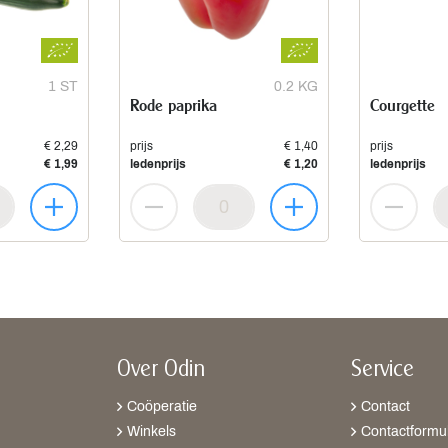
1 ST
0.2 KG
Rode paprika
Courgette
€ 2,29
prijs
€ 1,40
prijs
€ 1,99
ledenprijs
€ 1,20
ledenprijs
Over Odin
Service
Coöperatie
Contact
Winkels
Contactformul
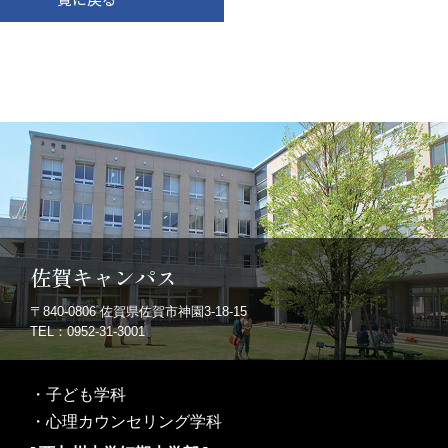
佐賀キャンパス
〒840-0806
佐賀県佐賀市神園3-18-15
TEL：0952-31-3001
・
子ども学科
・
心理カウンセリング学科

◆ ◆ ◆

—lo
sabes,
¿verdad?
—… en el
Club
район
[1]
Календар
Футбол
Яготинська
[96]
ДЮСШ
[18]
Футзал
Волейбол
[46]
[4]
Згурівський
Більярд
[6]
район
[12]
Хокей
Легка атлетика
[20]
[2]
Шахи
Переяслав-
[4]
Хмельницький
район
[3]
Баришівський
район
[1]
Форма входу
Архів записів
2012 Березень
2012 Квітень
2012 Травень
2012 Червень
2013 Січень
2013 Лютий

◆ ◆ ◆

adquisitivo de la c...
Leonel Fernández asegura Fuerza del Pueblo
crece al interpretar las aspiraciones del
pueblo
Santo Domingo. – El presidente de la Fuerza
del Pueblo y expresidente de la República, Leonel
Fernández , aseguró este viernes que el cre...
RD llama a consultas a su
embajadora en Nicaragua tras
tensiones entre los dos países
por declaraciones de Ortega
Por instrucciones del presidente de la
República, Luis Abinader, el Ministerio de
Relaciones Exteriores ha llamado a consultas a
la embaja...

◆ ◆ ◆

ASSIGNED TASK:
Go through the entries and copy each line holding the string "República".

ANSWER BELOW:
del Pueblo y expresidente de la República, Leonel
República, Luis Abinader, el Ministerio de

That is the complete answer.